It certainly sounds that way to me and it made me feel sorry for the iggies.


----------



## tippypilot (Dec 9, 2011)

i have four iggys which are certainly loved im not selling all of them just two out of the four and i have already turned down a few people as did not feel they would be right to go to them, and i am in no rush to buy a skunk the owner of one i have contacted about buying i had said only if i downsize my iggys i would be purchasing one. and my iggs have a class1 home i dont see them as ££££ but my pets


----------



## feorag (Jul 31, 2007)

But you see, the way that I see it, if they're your pets, why sell or give them away - basically move them on - to be able to have a skunk??


----------



## mstypical (Feb 16, 2011)

tippypilot said:


> i have four iggys which are certainly loved im not selling all of them just two out of the four and i have already turned down a few people as did not feel they would be right to go to them, and i am in no rush to buy a skunk the owner of one i have contacted about buying i had said only if i downsize my iggys i would be purchasing one. and my iggs have a class1 home i dont see them as ££££ but my pets


No-one said you see them as '££££', rather that you don't see them as members of the family so to speak, if you are getting rid to make room for a new novelty.

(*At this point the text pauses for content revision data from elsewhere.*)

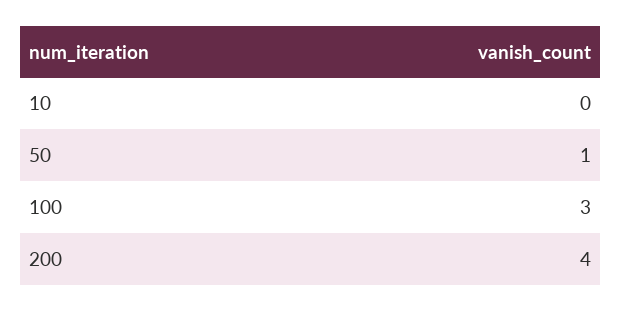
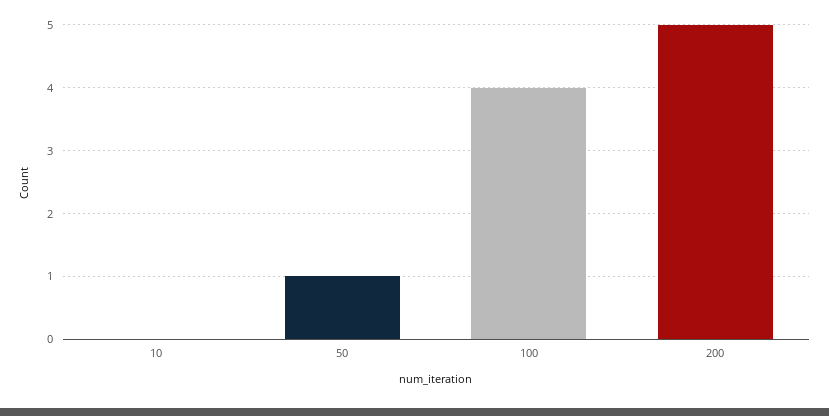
  {
    "10": 0,
    "50": 1,
-   "100": 3,
+   "100": 4,
-   "200": 4
+   "200": 5
  }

Not a criticism of you, plenty people do the same, it's just a shame.


----------



## tippypilot (Dec 9, 2011)

yeah i see what your saying but i also take on rescue iggys if i can but have no room to take in any more if see what i mean these are not rescues though they are my pets hence why i am being so particular. and a skunk is certainlly not a novelty. just last week was getting a rescue iggy that was living in a coal shed with no heat light etc was discusgted. but i told them give me two days will sort it then bang dont worry just sold it to my friend for 40 pound. but yeah see what you mean and do agree with you but like said im in no rush


----------



## flyingg01 (Apr 6, 2009)

hey,
if you are on facebook try adding "pet skunks uk" this is a group full of skunk owners who are all willing to help all. Also the maker of the group has her own website with everything you need to know i found it very usefull myself


----------



## tippypilot (Dec 9, 2011)

thankyou will have a look now:2thumb:


----------